Die Lückenschließung durch das Gericht scheidet allerdings aus, wenn verschiedene
Möglichkeiten bestehen und es deshalb aufgrund der bestehenden Tarifautonomie den
Tarifvertragsparteien überlassen bleiben muss, für welche Lösungsmöglichkeit sie sich
entscheiden wollen (vgl. BAG, Urteil vom 20.05.1999, a.a.O.).
86
§ 11 Abs. 1 TVÜ-VKA ist nach Auffassung des Gerichts lückenhaft. Trotz des zunächst
eindeutigen Wortlauts der Vorschrift sind ihr keine Anhaltspunkte dafür zu entnehmen,
dass die Tarifvertragsparteien sich im September 2005 in Elternzeit befindliche
Arbeitnehmer bei der Bildung der Besitzstandszulage schlechter stellten wollten als
zuvor zur Zeit der Geltung des BAT bzw. dass sie die Schlechterstellung dieser
Arbeitnehmergruppe billigend in Kauf genommen haben, um ein anderes Tarifziel zu
erreichen.
87
Ihr erklärter Wille war es, ein modernes Tarifrecht zu schaffen, in dem durch eine
stärkere Betonung des Leistungsprinzips attraktivere Entgeltbedingungen für jüngere
Beschäftigte geschaffen und deshalb an den familiären Status gebundene Ehegatten-
sowie kinderbezogene Entgeltbestandteile nicht mehr gezahlt werden sollten (vgl.

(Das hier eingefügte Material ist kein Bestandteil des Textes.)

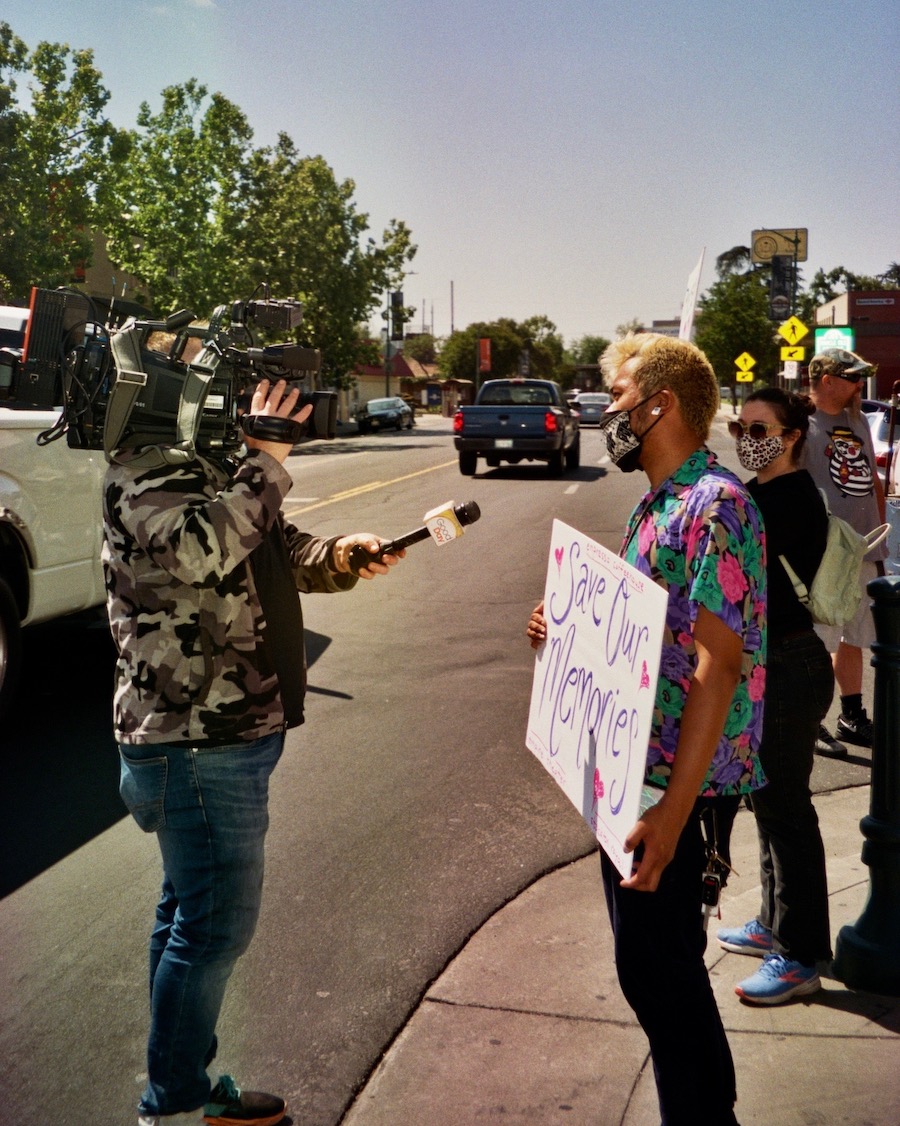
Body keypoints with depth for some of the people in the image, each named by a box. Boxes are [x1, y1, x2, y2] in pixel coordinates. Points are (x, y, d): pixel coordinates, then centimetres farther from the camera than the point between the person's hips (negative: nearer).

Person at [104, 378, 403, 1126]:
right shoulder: (145, 475, -16)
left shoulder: (217, 467, 13)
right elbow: (201, 550, -34)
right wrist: (266, 461, -25)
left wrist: (338, 557, -3)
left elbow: (281, 550, 18)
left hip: (232, 731, 10)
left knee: (191, 912, 19)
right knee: (216, 925, -2)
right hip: (198, 746, -10)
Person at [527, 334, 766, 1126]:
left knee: (658, 966, 1)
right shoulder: (657, 505, 12)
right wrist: (567, 629, 4)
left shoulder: (714, 506, -18)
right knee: (651, 959, 18)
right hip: (634, 771, 10)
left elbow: (716, 667, -23)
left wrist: (673, 811, -27)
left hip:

LAG
Köln, Urteil vom 30.11.2006, a.a.O.). Gleichzeitig sollte die Überleitung für die
Arbeitgeber möglichst kostenneutral erfolgen und sollten die betroffenen Arbeitnehmer
nicht schlechter gestellt werden (vgl. Litschen, Das Tarifrecht der Beschäftigten im
öffentlichen Dienst, Vergleichsentgelt § 5 TVÜ-VKA Rdnr. 1). Zur geordneten
Überleitung der Entgelte der am 01.10.2005 bei einem unter den Geltungsbereich des
TVÜ-VKA fallenden Arbeitgeber Beschäftigten war die Festlegung eines Stichtages -
hier September 2005 - erforderlich und kraft des Gestaltungsspielraums der
Tarifvertragsparteien zulässig (vgl. LAG Köln, Urteil vom 30.11.2006, a.a.O.).
88
Damit ist jedoch nicht die Frage beantwortet, ob den Tarifvertragsparteien bewusst war,
dass die Tarifvorschrift nach ihrem Wortlaut nur die im September 2005 tatsächlich
Beschäftigten erfasst, die tatsächlich den kinderbezogenen Ortszuschlag in diesem
Monat bezogen haben, und dass sie diese Rechtsfolge in ihren Willen aufgenommen
haben.
89
Der Ausschluss der sich im September 2005 in Elternzeit befindlichen Beschäftigten
rechtfertigt sich nicht unter dem Gesichtspunkt der Kostenneutralität, da die von der
Klägerin begehrte Besitzstandszulage kostenneutral ist. Nach § 29 B Abs. 3 BAT hätte
sie bei Fortgeltung des BAT ab dem Zeitpunkt ihrer Rückkehr aus der Elternzeit
Anspruch auf den Ortszuschlag der Stufe 3 gehabt. Der Beklagten werden keine
zusätzlichen Belastungen aufgebürdet, während die Klägerin, deren Kind vor dem
01.10.2005 geboren wurde, schlechter gestellt wird.
90
Dass sich die Tarifvertragsparteien um eine größtmögliche Einzelfallgerechtigkeit
bemüht haben, wissend, dass es angesichts der vielen Eingruppierungsmöglichkeiten
und persönlichen Situationen, die sich auf die Bezüge auswirken könnten, nicht möglich
sein würde, jeden Einzelfall befriedigend zu lösen (vgl. Litschen, a.a.O., § 5 TVÜ-VKA
Rdnr. 1), zeigt sich in den Ausnahmeregelungen in § 11 Abs. 1 Satz 3, Abs. 3 TVÜ-VKA.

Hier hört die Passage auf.